Definition
A device or system that transmits radio waves and listens for the reflections bouncing back from objects, using the time delay and direction of those returns to determine the range, bearing, and sometimes altitude of the object. In aviation, it is used by air traffic controllers to track aircraft and by airborne systems to detect weather, terrain, and other aircraft.
Plain English
A system that sends out radio signals, waits for them to bounce off something, and uses the bounce-back to figure out how far away that something is and which direction it lies in.
Context Anchor
Pilots encounter this term in discussions of radar services, weather radar, air traffic control surveillance, and equipment that detects nearby aircraft or terrain.
Derivation
The term is an acronym formed in the 1940s from Radio Detection And Ranging. "Detection" means finding the object; "ranging" means measuring how far away it is.
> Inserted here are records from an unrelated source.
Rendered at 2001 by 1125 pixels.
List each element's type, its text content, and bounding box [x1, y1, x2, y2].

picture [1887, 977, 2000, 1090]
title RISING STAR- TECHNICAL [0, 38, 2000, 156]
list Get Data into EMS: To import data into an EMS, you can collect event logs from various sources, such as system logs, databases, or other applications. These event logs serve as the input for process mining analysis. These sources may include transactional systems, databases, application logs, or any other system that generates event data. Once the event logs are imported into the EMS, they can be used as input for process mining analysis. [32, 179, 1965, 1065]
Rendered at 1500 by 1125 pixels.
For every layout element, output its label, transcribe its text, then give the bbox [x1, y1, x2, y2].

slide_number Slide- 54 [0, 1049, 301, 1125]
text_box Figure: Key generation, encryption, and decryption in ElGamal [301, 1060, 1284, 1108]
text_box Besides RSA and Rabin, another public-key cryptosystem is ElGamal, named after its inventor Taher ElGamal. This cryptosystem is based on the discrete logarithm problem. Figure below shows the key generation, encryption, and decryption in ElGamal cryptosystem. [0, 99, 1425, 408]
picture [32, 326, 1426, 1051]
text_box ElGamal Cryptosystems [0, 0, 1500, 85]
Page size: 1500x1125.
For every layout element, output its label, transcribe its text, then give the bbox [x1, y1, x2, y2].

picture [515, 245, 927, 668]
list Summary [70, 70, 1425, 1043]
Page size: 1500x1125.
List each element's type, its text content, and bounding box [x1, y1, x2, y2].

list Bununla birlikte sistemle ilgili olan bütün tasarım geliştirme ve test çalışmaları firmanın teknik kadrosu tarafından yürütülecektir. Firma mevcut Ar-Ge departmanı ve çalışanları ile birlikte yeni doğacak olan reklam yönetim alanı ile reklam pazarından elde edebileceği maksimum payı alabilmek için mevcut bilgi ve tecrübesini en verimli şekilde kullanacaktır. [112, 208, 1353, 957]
The word RADAR has since become a standard English word in its own right.
Why Pilots Care
Radar is the backbone of how controllers see aircraft and provide separation, traffic advisories, and vectors. Pilots also rely on airborne weather radar to avoid thunderstorms and on ground-based radar services for safer flight in busy or low-visibility conditions.
Intuition Check
Do not read “radio” here as a voice radio call. In this term, radio waves are being used as a sensing tool: they go out, bounce back, and reveal where something is.
Example Sentence 1
The controller used radar to track the aircraft as it crossed the busy terminal area.
Example Sentence 2
Aircraft weather systems apply radio detection and ranging to show the location of precipitation ahead of the flight path.